## EXERCISE BRIEF
Copy every line of the records below exactly as it appears, but leave out the pictures.

## MATERIAL TO PROCESS
········

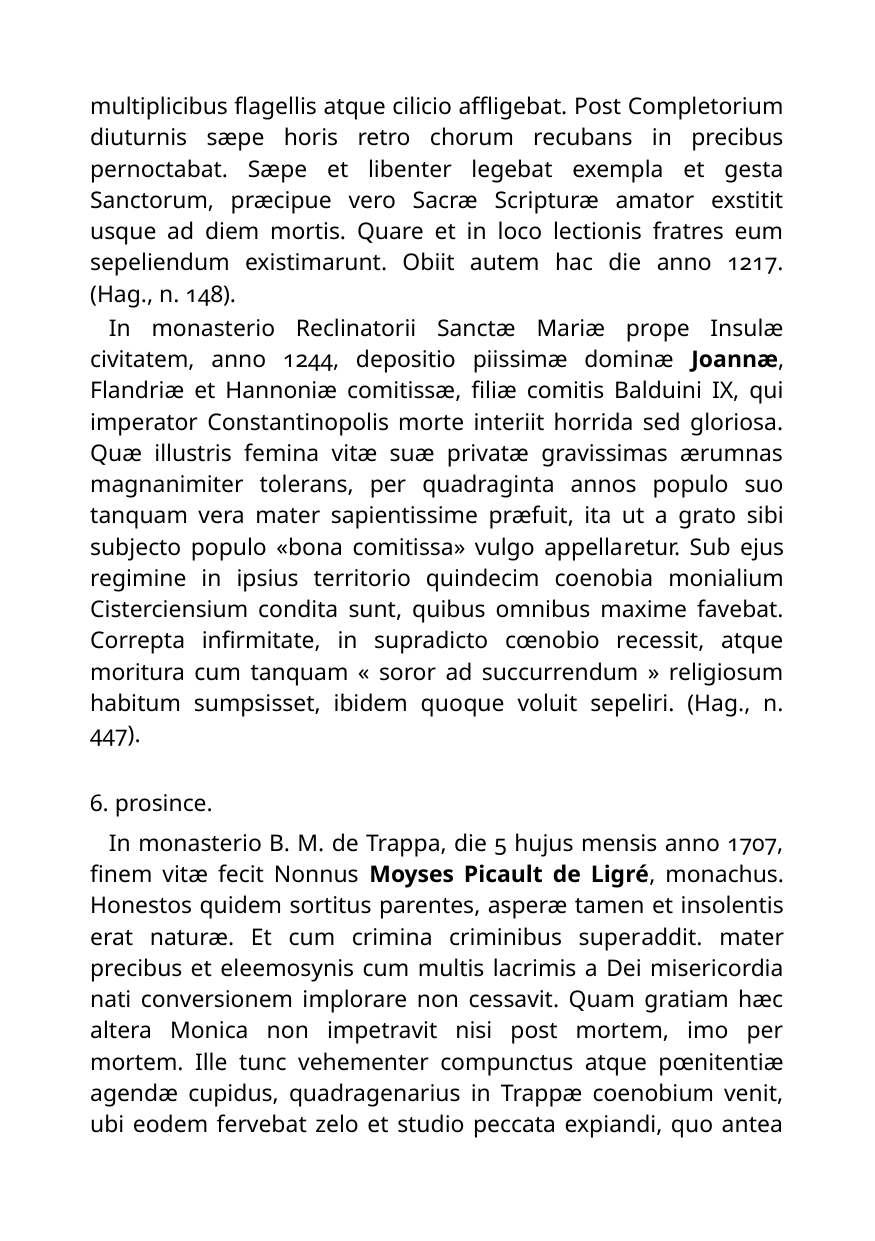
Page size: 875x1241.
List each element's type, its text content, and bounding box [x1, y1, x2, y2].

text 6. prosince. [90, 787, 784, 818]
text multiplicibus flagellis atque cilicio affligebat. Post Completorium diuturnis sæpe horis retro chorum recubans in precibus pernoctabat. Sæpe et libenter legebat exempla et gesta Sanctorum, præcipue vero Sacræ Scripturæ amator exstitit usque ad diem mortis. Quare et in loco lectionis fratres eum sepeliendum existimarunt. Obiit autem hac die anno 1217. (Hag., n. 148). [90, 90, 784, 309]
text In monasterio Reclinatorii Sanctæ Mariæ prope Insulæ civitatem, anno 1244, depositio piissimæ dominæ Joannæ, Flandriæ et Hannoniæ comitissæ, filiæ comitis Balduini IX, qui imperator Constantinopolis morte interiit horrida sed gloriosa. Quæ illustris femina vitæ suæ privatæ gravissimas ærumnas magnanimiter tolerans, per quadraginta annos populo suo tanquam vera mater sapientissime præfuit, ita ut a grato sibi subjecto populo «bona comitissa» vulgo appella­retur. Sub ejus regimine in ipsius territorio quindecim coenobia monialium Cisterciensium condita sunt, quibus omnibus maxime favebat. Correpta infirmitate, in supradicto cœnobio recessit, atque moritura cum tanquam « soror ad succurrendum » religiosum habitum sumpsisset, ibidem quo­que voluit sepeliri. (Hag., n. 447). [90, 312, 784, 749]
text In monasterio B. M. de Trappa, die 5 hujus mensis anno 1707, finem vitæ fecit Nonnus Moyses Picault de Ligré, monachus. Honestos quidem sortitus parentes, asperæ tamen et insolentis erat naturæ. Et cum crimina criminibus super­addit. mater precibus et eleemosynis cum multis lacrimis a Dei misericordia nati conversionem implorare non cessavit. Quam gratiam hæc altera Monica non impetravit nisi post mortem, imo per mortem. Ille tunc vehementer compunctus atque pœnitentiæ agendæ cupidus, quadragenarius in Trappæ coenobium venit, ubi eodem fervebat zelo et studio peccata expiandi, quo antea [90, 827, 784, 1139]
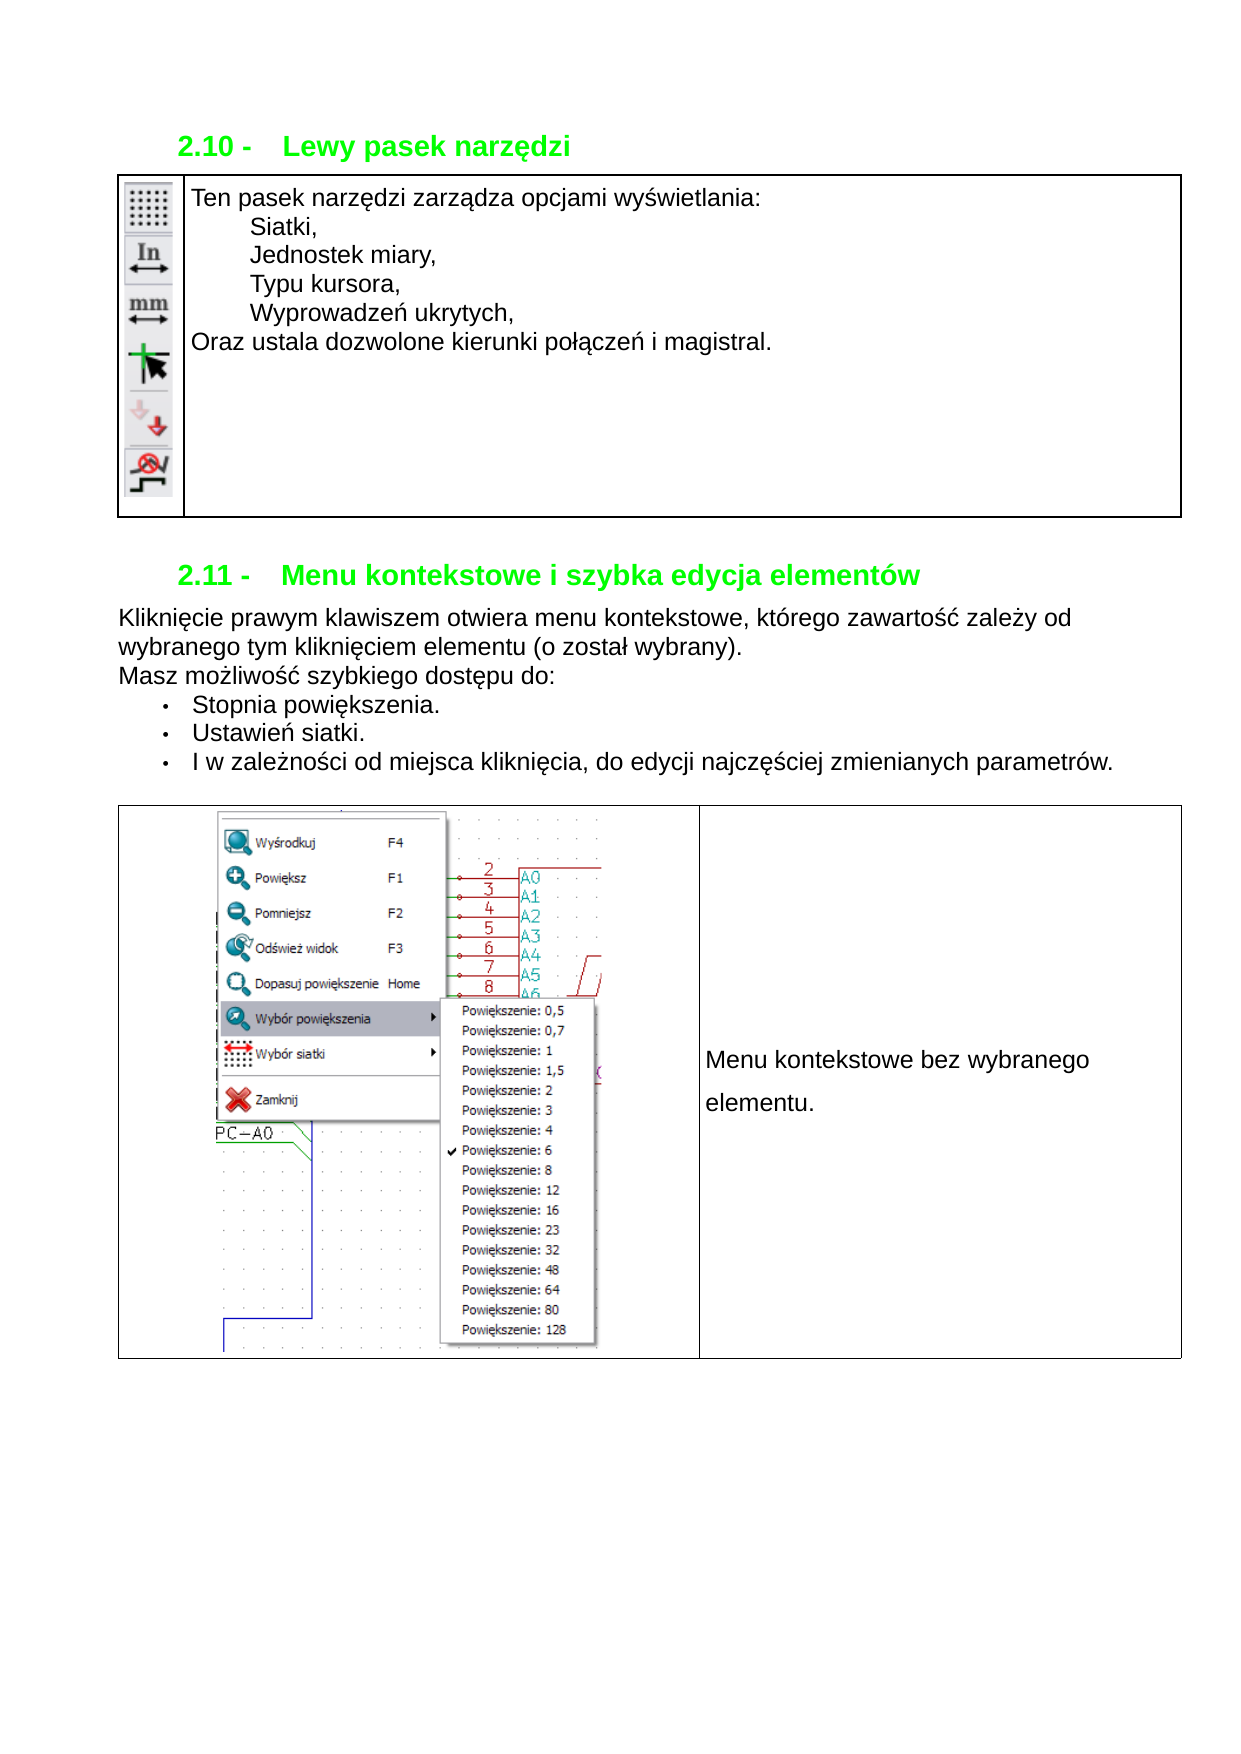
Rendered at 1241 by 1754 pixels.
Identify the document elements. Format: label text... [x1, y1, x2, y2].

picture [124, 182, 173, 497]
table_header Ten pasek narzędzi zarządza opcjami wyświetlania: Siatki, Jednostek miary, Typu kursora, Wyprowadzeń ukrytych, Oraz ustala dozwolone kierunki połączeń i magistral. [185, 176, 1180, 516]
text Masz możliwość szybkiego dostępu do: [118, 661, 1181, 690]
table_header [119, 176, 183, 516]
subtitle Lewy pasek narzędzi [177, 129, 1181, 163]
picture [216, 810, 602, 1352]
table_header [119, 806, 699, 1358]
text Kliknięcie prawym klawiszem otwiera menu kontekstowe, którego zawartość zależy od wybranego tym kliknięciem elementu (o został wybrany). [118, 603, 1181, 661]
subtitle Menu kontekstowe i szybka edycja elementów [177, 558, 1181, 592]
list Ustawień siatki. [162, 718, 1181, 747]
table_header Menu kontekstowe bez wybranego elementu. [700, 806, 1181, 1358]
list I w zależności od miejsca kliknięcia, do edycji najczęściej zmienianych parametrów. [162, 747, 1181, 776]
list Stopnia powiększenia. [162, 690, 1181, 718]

········

## COMPLETED TASK
Page size: 875x1241.
List each element's type, its text content, and bounding box [x1, y1, x2, y2].

text 6. prosince. [90, 787, 784, 818]
text multiplicibus flagellis atque cilicio affligebat. Post Completorium diuturnis sæpe horis retro chorum recubans in precibus pernoctabat. Sæpe et libenter legebat exempla et gesta Sanctorum, præcipue vero Sacræ Scripturæ amator exstitit usque ad diem mortis. Quare et in loco lectionis fratres eum sepeliendum existimarunt. Obiit autem hac die anno 1217. (Hag., n. 148). [90, 90, 784, 309]
text In monasterio Reclinatorii Sanctæ Mariæ prope Insulæ civitatem, anno 1244, depositio piissimæ dominæ Joannæ, Flandriæ et Hannoniæ comitissæ, filiæ comitis Balduini IX, qui imperator Constantinopolis morte interiit horrida sed gloriosa. Quæ illustris femina vitæ suæ privatæ gravissimas ærumnas magnanimiter tolerans, per quadraginta annos populo suo tanquam vera mater sapientissime præfuit, ita ut a grato sibi subjecto populo «bona comitissa» vulgo appella­retur. Sub ejus regimine in ipsius territorio quindecim coenobia monialium Cisterciensium condita sunt, quibus omnibus maxime favebat. Correpta infirmitate, in supradicto cœnobio recessit, atque moritura cum tanquam « soror ad succurrendum » religiosum habitum sumpsisset, ibidem quo­que voluit sepeliri. (Hag., n. 447). [90, 312, 784, 749]
text In monasterio B. M. de Trappa, die 5 hujus mensis anno 1707, finem vitæ fecit Nonnus Moyses Picault de Ligré, monachus. Honestos quidem sortitus parentes, asperæ tamen et insolentis erat naturæ. Et cum crimina criminibus super­addit. mater precibus et eleemosynis cum multis lacrimis a Dei misericordia nati conversionem implorare non cessavit. Quam gratiam hæc altera Monica non impetravit nisi post mortem, imo per mortem. Ille tunc vehementer compunctus atque pœnitentiæ agendæ cupidus, quadragenarius in Trappæ coenobium venit, ubi eodem fervebat zelo et studio peccata expiandi, quo antea [90, 827, 784, 1139]
Rendered at 1241 by 1754 pixels.
Identify the document elements. Format: label text... [x1, y1, x2, y2].

picture [124, 182, 173, 497]
table_header Ten pasek narzędzi zarządza opcjami wyświetlania: Siatki, Jednostek miary, Typu kursora, Wyprowadzeń ukrytych, Oraz ustala dozwolone kierunki połączeń i magistral. [185, 176, 1180, 516]
text Masz możliwość szybkiego dostępu do: [118, 661, 1181, 690]
table_header [119, 176, 183, 516]
subtitle Lewy pasek narzędzi [177, 129, 1181, 163]
picture [216, 810, 602, 1352]
table_header [119, 806, 699, 1358]
text Kliknięcie prawym klawiszem otwiera menu kontekstowe, którego zawartość zależy od wybranego tym kliknięciem elementu (o został wybrany). [118, 603, 1181, 661]
subtitle Menu kontekstowe i szybka edycja elementów [177, 558, 1181, 592]
list Ustawień siatki. [162, 718, 1181, 747]
table_header Menu kontekstowe bez wybranego elementu. [700, 806, 1181, 1358]
list I w zależności od miejsca kliknięcia, do edycji najczęściej zmienianych parametrów. [162, 747, 1181, 776]
list Stopnia powiększenia. [162, 690, 1181, 718]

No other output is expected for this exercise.